I didn't put much of my shopping away until I got home from work, which was late because I attended a talk and stayed after to (try to) speak to the speaker. I'm not very good at hijacking conversations. I can, but think I come off like an ass when I do, so I just wait politely for the perfect segue. Perfect segues almost never come, unless you can engineer them. Like the one I have just engineered to bridge to the next topic, where I talk about a conversation that I had with a grad student when walking back to my office following the talk.

We were talking about how academic job applications are quite a mish-mash. Some positions are at old-skools, and they want you to send a ream of paper in an oversized envelope plastered with postage stamps. Other schools use 3rd party or in-house websites to manage the submission of your application materials. And finally, some positions require you to email a bunch of pdfs to a department secretary. This might seem like a big leap from the surface mail application, as it is theoretically instantaneous, and costs nothing for postage and paper. It is not without its drawbacks however. I discovered that when a vigilant secretary emailed me to ask whether I had emailed any other materials beside the CV (an academic resume) I had updated and re-sent to reflect a recent upgrade of my awesomeness. I had.

The job ad requested the usual CV, research statement, and scholarly writing samples (i.e., journal articles). Together, these documents weigh in at maybe about 3.5 MB. Some IT departments have strict policies about what can and cannot be sent by emails. UWO, for example, won't let anything pass that has a .exe or .zip extension. I will note they also have an email help section on the IT department website describing how to circumvent this restriction by asking the sender to change the file extension, and causing me to facepalm.


Another common restriction is a filesize limit. Emails exceeding a certain size are just dropped. I suspect this is what happened in my case, and perhaps the case of other applicants to this job, because the secretary reported having a problem receiving emails lately. Now, as I related this story, this grad student and I began to wonder how hard it must be to get a job for a biochemistry student coming out of the lab that invented Viagra. I mean, wouldn't all of their resumes get flagged as junk mail?

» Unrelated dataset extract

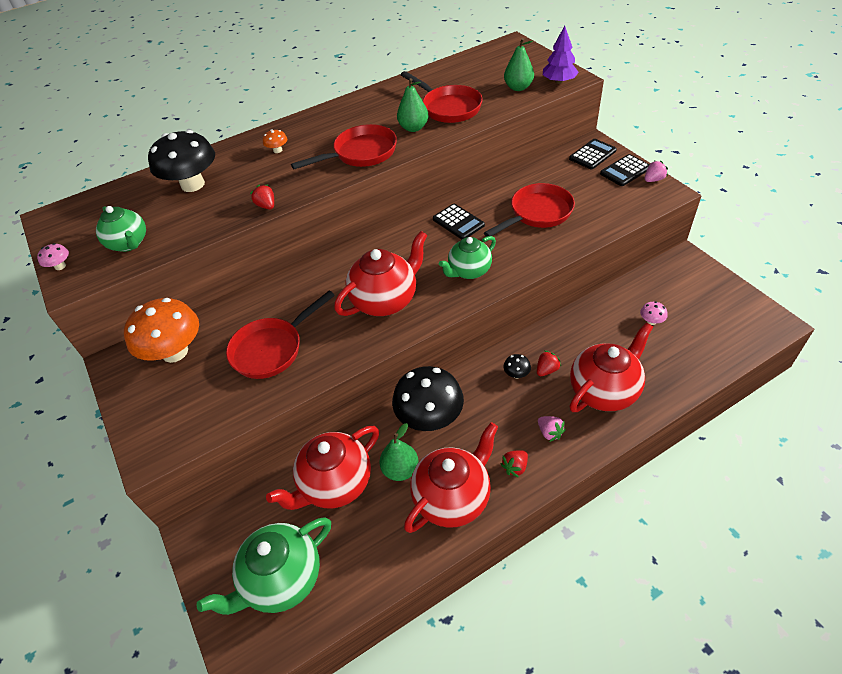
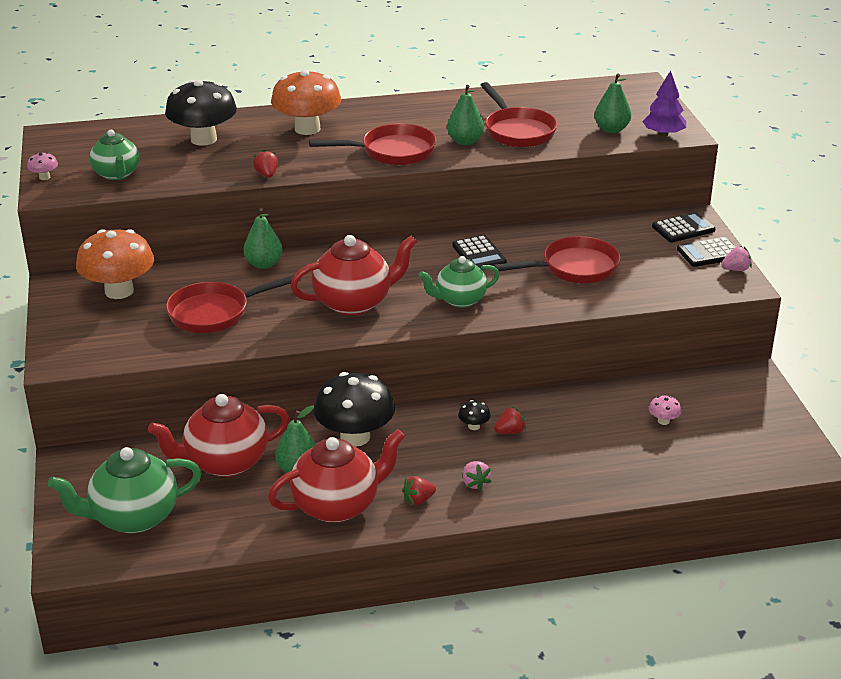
camera: 15 degrees right, 15 degrees down
(277, 150) = (307, 129): orange mushroom -> orange mushroom, size x2.46
(290, 284) = (264, 264): none -> green pear
(604, 390) = (561, 466): red teapot -> none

Significant Academic Achievements:
Developed a method to INCREASE the LONGEVITY and POTENCY of the VIAGRA drug by INJECTING the non-medicinal substrate with a HARDENING agent.

SpamAssassin Score: 867.4

1 comments:

effamy said...

I think, darlin, if you're applying somewhere where they didn't know that asking for electronic submissions would cause some poor secretary a pain in the ass, you really don't want a job there.
On a completely different note, I see that your blog has reached them over at Dunder Mifflin and Burkina Faso. Kewl.